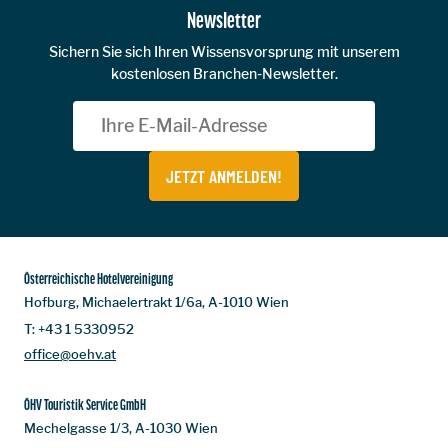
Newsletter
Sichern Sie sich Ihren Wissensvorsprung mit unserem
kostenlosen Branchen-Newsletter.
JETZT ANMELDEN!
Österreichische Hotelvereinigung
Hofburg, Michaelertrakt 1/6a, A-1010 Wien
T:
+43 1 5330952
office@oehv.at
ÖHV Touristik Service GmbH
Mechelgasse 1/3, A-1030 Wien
-----
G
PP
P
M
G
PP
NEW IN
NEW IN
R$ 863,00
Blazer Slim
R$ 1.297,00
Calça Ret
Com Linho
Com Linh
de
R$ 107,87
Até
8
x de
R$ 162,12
-----
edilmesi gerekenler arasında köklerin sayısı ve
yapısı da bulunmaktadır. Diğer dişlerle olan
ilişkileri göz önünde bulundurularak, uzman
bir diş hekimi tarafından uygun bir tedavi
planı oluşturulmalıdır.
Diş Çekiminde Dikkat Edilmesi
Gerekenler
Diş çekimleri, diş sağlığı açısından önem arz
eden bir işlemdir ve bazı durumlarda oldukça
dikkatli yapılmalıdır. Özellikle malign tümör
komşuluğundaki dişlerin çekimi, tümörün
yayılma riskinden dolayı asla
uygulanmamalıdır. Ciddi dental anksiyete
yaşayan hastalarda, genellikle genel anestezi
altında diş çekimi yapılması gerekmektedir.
-----
EXERCISE BRIEF - How many lines in the records contain the string "Wien"? Reply with the number alone.

COMPLETED EXERCISE - 2